Interesting attack: Suppose that SoapAction is “foo.php”. Send “foo.php|ls -l” as the action. Perl SOAP used to be susceptible to this.
Perl package loading hole: :HTTP::Daemon::ClientConn::send_file(“|/etc/passwd”) !
Apache nuSOAP holes.
OS written by “local company” that was not designed to be hooked up to the internet (the audience totally missed this reference).
All written by engineers who know better!
XML External Entity Attack. Turn off DTDs or can retrieve local file contents.
All of these things work really well when there are no bad people around.
WSDL gives out a lot of information; .Net auto discovery and ability to guess service names are issues.
Outlined a multi-level stack of infrastructure components to guard against all of these attacks and vulnerabilities. XML-Aware Security Gateway, XML-Aware Proxies, Stateful Firewall, Layer 4 / Circuit Firewalls, IP Firewalls.
XML firewall should be a box, sitting on top of IP firewall. Should enforce XML well-formedness constraints, SOAP messaging schemas, application schemas, security policy, content-based routing. He notes that all of this firewalling should be done at the network level before the application sees a single byte!
Interesting to note that crypto is very expensive, and that digital signatures turn all other attacks into denial-of-service since the processing load is 5-20 times higher than for an unsigned message.
Firewall should be carrier grade, purpose-built, no attackable OS resources on the device to exhaust, easy to integrate.
Watch out for single-sign-on solutions. Shims are a bad idea. Watch for one-vendor total end-to-end solutions.
Create an XML security ecosystem.
At last night’s post-dinner speaker panel we pretty much heard from the audience and from the other panelists that things in the XML and web services world still kind of suck. An outsider looking in would certaintly wonder if anything worked all.
Tim is pointing out that things do actually work pretty well. I will do the same in my talk later today.
XML over HTTP vs. SOAP, the difference is not all that big, as once demo’ed by Sam Ruby. If we do things right then we can be ready for the future, and leverage the protocols. The cost to use SOAP is just an envelope and a body. The technologies overlap 98%. The tools do not overlap.
Some advice from his step-father: “Make it easy for people to pay you.”
His brother can build a house with a broadaxe and a forest, but that doesn’t mean its the best way to do it.
SOAP is the extensibility point, lots of it there for the future — addressability, security, etc.

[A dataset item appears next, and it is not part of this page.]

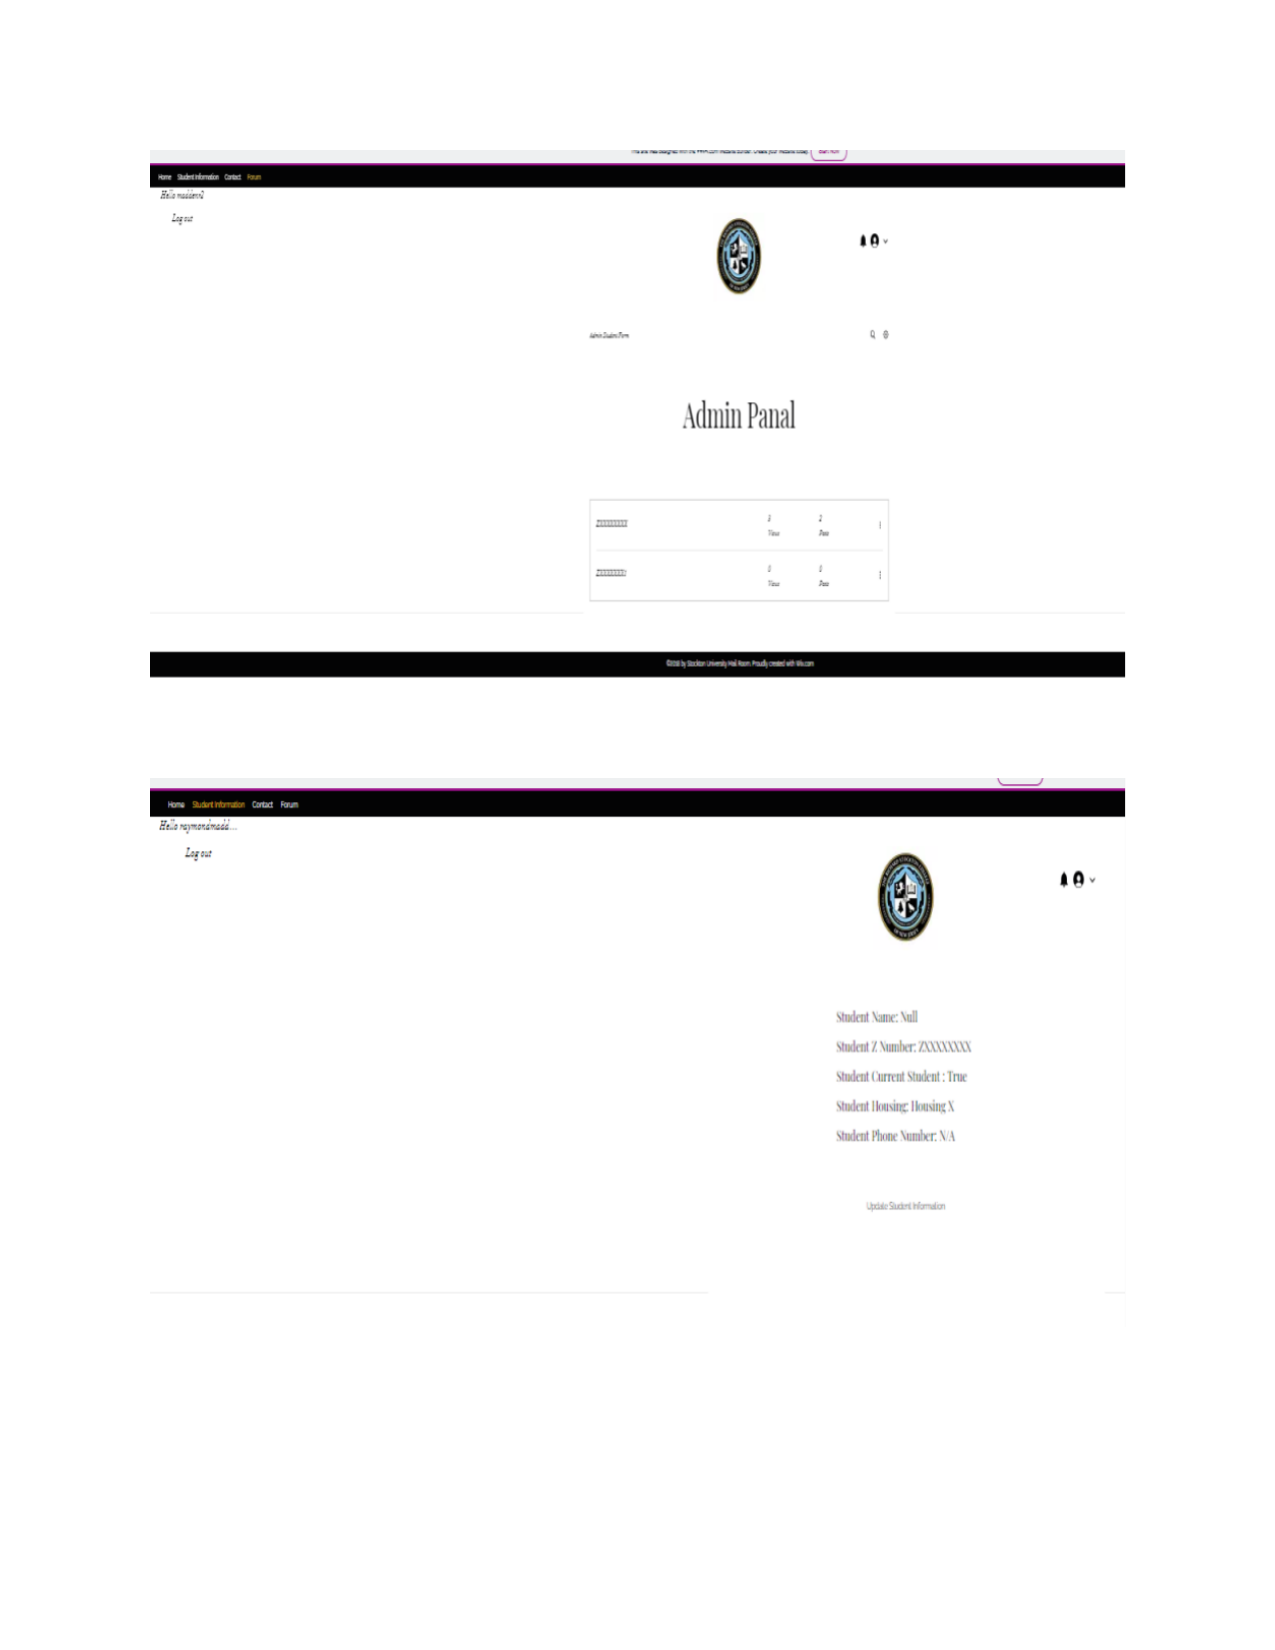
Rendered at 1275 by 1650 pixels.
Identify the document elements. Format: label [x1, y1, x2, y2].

In REST, the URI alone specifies what is to be done. In SOAP it is the action URI, or is it the action URI + message + endpoint? All of these can influence the interpretation of what is supposed to happen. Where are the semantics?
Establish contracts for services before starting on the implementation. Toolkit is an implementation detail. None of the schema languages are adequate yet.
People choose REST because it is easy, not because they believe in REST or in Fielding’s thesis.
Toolkits have to provide easy access to raw XML, and easy access to the wire. Consume XML in a stream for big documents (e.g. MSDN). Buffering and using a DOM can be very painful for big documents. Pay only for what you need.
With versioning, description is in the eye of the beholder.
Interoperability — a floor (base to build on), a ceiling (some limits), four walls, and no doors (no options). Tools don’t support much in the way of choice. Subsetting schema is like this.
Hope springs eternal, we are sooooo close. Just need reliable messaging and MTOM.